Please set down, word for word, all of the text that accompanies the entries below, and leave the pictures out of your answer.

DATASET section start

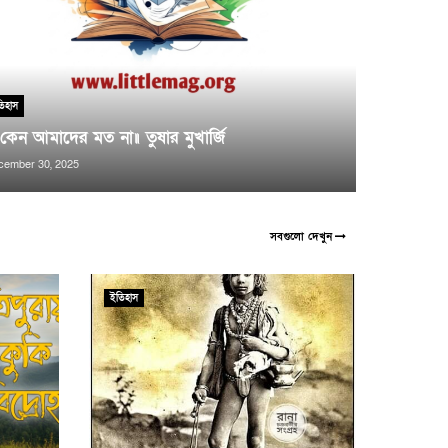
িহাস
কেন আমাদের মত না॥ তুষার মুখার্জি
cember 30, 2025
সবগুলো দেখুন
ইতিহাস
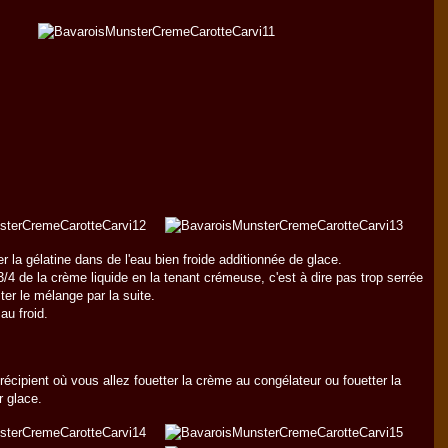
r la gélatine dans de l'eau bien froide additionnée de glace.
3/4 de la crème liquide en la tenant crémeuse, c'est à dire pas trop serrée
iter le mélange par la suite.
au froid.
 récipient où vous allez fouetter la crème au congélateur ou fouetter la
 glace.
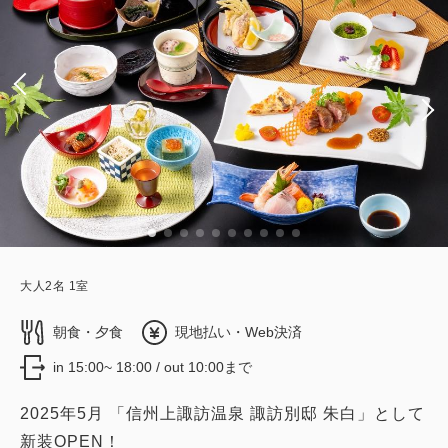
大人
2
名
1
室
朝食・夕食
現地払い・Web決済
in 15:00~ 18:00 / out 10:00まで
2025年5月 「信州上諏訪温泉 諏訪別邸 朱白」として
新装OPEN！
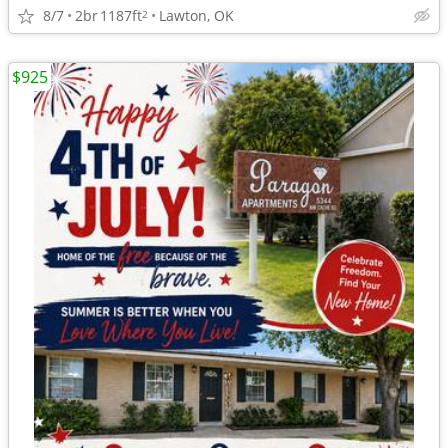
8/7
2br
1187ft
Lawton, OK
2
$925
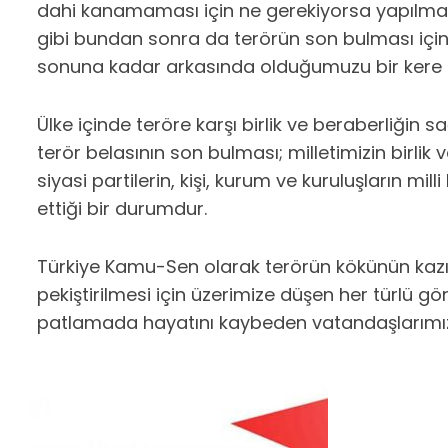
dahi kanamaması için ne gerekiyorsa yapılmal
gibi bundan sonra da terörün son bulması için 
sonuna kadar arkasında olduğumuzu bir kere 
Ülke içinde teröre karşı birlik ve beraberliği
terör belasının son bulması; milletimizin birlik 
siyasi partilerin, kişi, kurum ve kuruluşların m
ettiği bir durumdur.
Türkiye Kamu-Sen olarak terörün kökünün kazı
pekiştirilmesi için üzerimize düşen her türlü gö
patlamada hayatını kaybeden vatandaşlarımıza Y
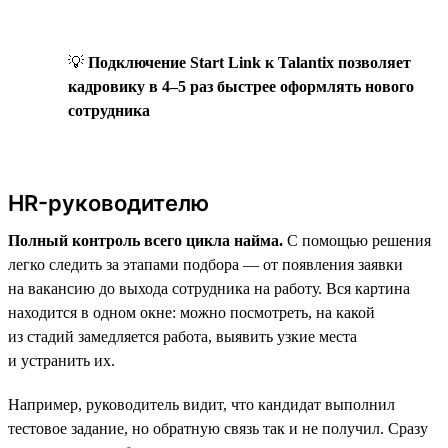
💡
Подключение Start Link к Talantix позволяет
кадровику в 4–5 раз быстрее оформлять нового
сотрудника
HR-руководителю
Полный контроль всего цикла найма.
С помощью решения
легко следить за этапами подбора — от появления заявки
на вакансию до выхода сотрудника на работу. Вся картина
находится в одном окне: можно посмотреть, на какой
из стадий замедляется работа, выявить узкие места
и устранить их.
Например, руководитель видит, что кандидат выполнил
тестовое задание, но обратную связь так и не получил. Сразу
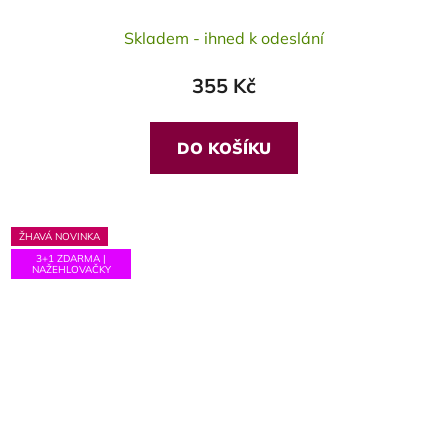
Skladem - ihned k odeslání
355 Kč
DO KOŠÍKU
ŽHAVÁ NOVINKA
3+1 ZDARMA |
NAŽEHLOVAČKY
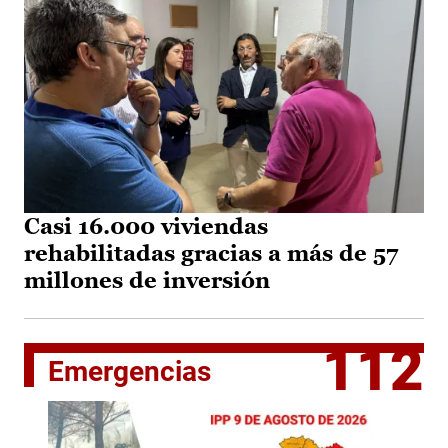
Casi 16.000 viviendas
rehabilitadas gracias a más de 57
millones de inversión
112
Emergencias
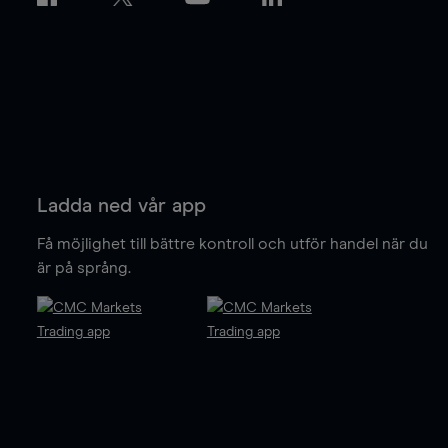
Ladda ned vår app
Få möjlighet till bättre kontroll och utför handel när du
är på språng.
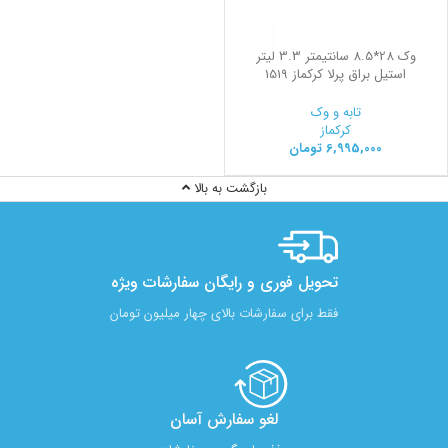
وک 28*8.5 سانتیمتر 3.3 لیتر
استیل براق پرلا کرکماز 1519
تابه و وک
کرکماز
6,995,000
تومان
بازگشت به بالا
تحویل فوری و رایگان سفارشات ویژه
فقط برای سفارشات بالای چهار میلیون تومان
لغو سفارش آسان​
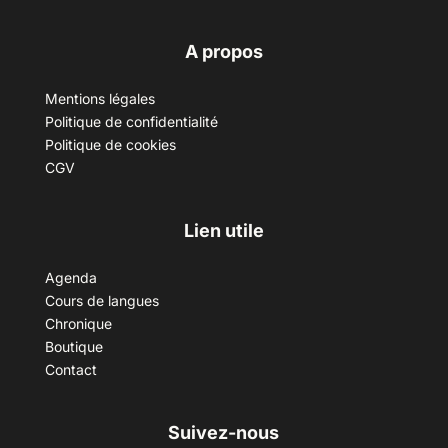
A propos
Mentions légales
Politique de confidentialité
Politique de cookies
CGV
Lien utile
Agenda
Cours de langues
Chronique
Boutique
Contact
Suivez-nous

DATASET section end

§ **OUTPUT BELOW**
িহাস
কেন আমাদের মত না॥ তুষার মুখার্জি
cember 30, 2025
সবগুলো দেখুন
ইতিহাস
r la gélatine dans de l'eau bien froide additionnée de glace.
3/4 de la crème liquide en la tenant crémeuse, c'est à dire pas trop serrée
iter le mélange par la suite.
au froid.
 récipient où vous allez fouetter la crème au congélateur ou fouetter la
 glace.
大人
2
名
1
室
朝食・夕食
現地払い・Web決済
in 15:00~ 18:00 / out 10:00まで
2025年5月 「信州上諏訪温泉 諏訪別邸 朱白」として
新装OPEN！
8/7
2br
1187ft
Lawton, OK
2
$925
dahi kanamaması için ne gerekiyorsa yapılmal
gibi bundan sonra da terörün son bulması için 
sonuna kadar arkasında olduğumuzu bir kere 
Ülke içinde teröre karşı birlik ve beraberliği
terör belasının son bulması; milletimizin birlik 
siyasi partilerin, kişi, kurum ve kuruluşların m
ettiği bir durumdur.
Türkiye Kamu-Sen olarak terörün kökünün kazı
pekiştirilmesi için üzerimize düşen her türlü gö
patlamada hayatını kaybeden vatandaşlarımıza Y
💡
Подключение Start Link к Talantix позволяет
кадровику в 4–5 раз быстрее оформлять нового
сотрудника
HR-руководителю
Полный контроль всего цикла найма.
С помощью решения
легко следить за этапами подбора — от появления заявки
на вакансию до выхода сотрудника на работу. Вся картина
находится в одном окне: можно посмотреть, на какой
из стадий замедляется работа, выявить узкие места
и устранить их.
Например, руководитель видит, что кандидат выполнил
тестовое задание, но обратную связь так и не получил. Сразу
Skladem - ihned k odeslání
355 Kč
DO KOŠÍKU
ŽHAVÁ NOVINKA
3+1 ZDARMA |
NAŽEHLOVAČKY
Casi 16.000 viviendas
rehabilitadas gracias a más de 57
millones de inversión
112
Emergencias
Ladda ned vår app
Få möjlighet till bättre kontroll och utför handel när du
är på språng.
وک 28*8.5 سانتیمتر 3.3 لیتر
استیل براق پرلا کرکماز 1519
تابه و وک
کرکماز
6,995,000
تومان
بازگشت به بالا
تحویل فوری و رایگان سفارشات ویژه
فقط برای سفارشات بالای چهار میلیون تومان
لغو سفارش آسان​
A propos
Mentions légales
Politique de confidentialité
Politique de cookies
CGV
Lien utile
Agenda
Cours de langues
Chronique
Boutique
Contact
Suivez-nous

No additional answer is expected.